◆ **DOCUMENT TEXT**:
────

CITATION: Kingsway General Insurance Company v. Ontario, 2007 ONCA 62
DATE: 20070131
DOCKET: C43414
COURT OF APPEAL FOR ONTARIO
LASKIN, SIMMONS, GILLESE and MacFARLAND JJ.A. and LANE J. (ad hoc)
IN THE MATTER of the Insurance Act, R.S.O. 1990, c.I.8, as amended, and Regulation 283/95 made pursuant to the Insurance Act;
AND IN THE MATTER of the Motor Vehicle Accident Claims Act, R.S.O. 1990, c.M.41;
AND IN THE MATTER of the Arbitration Act, 1991, S.O. 1991, c.17;
AND IN THE MATTER of an arbitration.
B E T W E E N :
KINGSWAY GENERAL INSURANCE COMPANY
Jamie R. Pollack and Edmund K. Chan, for the respondent
Applicant (Respondent in Appeal)
- and -
HER MAJESTY THE QUEEN IN RIGHT OF ONTARIO AS REPRESENTED BY THE MINISTER OF FINANCE
Harold W. Sterling and John Friendly, for the appellant
Respondent (Appellant in Appeal)
Heard: June 13, 2006
On appeal from the order of Justice Michael R. Dambrot of the Superior Court of Justice, dated January 27, 2005, reported at [2005 ONSC 2045](https://www.canlii.org/en/on/onsc/doc/2005/2005canlii2045/2005canlii2045.html), [2005] O.J. No. 266 (Q.L.).
LASKIN J.A.:
A. Overview
[1] This appeal was argued together with the appeal in Allstate Insurance Company of Canada v. Motor Vehicle Accident Claims Fund and Manitoba Public Insurance. Both appeals raised the same question of interpretation: is the Motor Vehicle Accident Claims Fund an insurer under O. Reg. 283/95, the regulation that provides for the mandatory arbitration of disputes between insurers over the payment of accident benefits to persons injured in car accidents?

────

◆ **DATA SECTION**:

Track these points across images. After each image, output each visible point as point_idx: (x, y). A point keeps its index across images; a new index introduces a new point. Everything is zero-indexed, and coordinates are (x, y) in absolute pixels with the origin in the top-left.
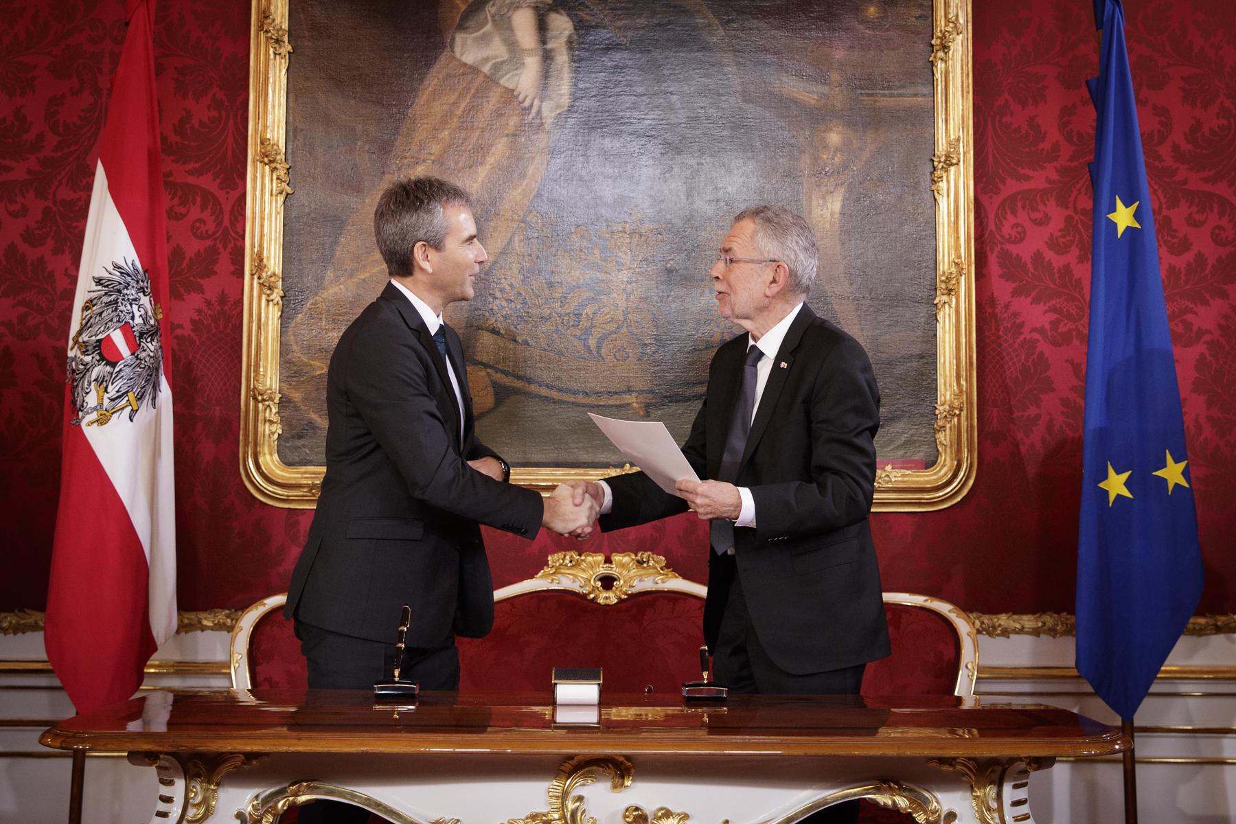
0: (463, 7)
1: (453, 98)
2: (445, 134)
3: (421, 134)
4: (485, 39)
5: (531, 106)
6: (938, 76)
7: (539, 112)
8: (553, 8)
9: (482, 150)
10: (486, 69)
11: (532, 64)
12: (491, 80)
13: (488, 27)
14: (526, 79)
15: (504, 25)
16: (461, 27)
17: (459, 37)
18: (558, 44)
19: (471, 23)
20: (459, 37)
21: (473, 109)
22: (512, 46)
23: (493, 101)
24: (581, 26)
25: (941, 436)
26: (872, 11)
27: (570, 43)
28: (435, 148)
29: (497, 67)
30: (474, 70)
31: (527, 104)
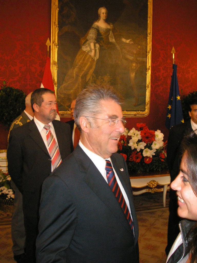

────

◆ **JOB A**:
From the court decision, extract the passage starting at "IN THE MATTER of the Insurance" and ending at "(Respondent in Appeal)".
◆ **JOB B**:
Answer these questions using the court decision:
(i) On what date was the appeal heard?
(ii) Which Superior Court of Justice judge made the order under appeal?
(iii) Which judge of the Court of Appeal wrote the reasons?

◆ **WRITTEN ANSWER A**:
IN THE MATTER of the Insurance Act, R.S.O. 1990, c.I.8, as amended, and Regulation 283/95 made pursuant to the Insurance Act;
AND IN THE MATTER of the Motor Vehicle Accident Claims Act, R.S.O. 1990, c.M.41;
AND IN THE MATTER of the Arbitration Act, 1991, S.O. 1991, c.17;
AND IN THE MATTER of an arbitration.
B E T W E E N :
KINGSWAY GENERAL INSURANCE COMPANY
Jamie R. Pollack and Edmund K. Chan, for the respondent
Applicant (Respondent in Appeal)

◆ **WRITTEN ANSWER B**:
(i) June 13, 2006
(ii) Justice Michael R. Dambrot
(iii) Laskin J.A.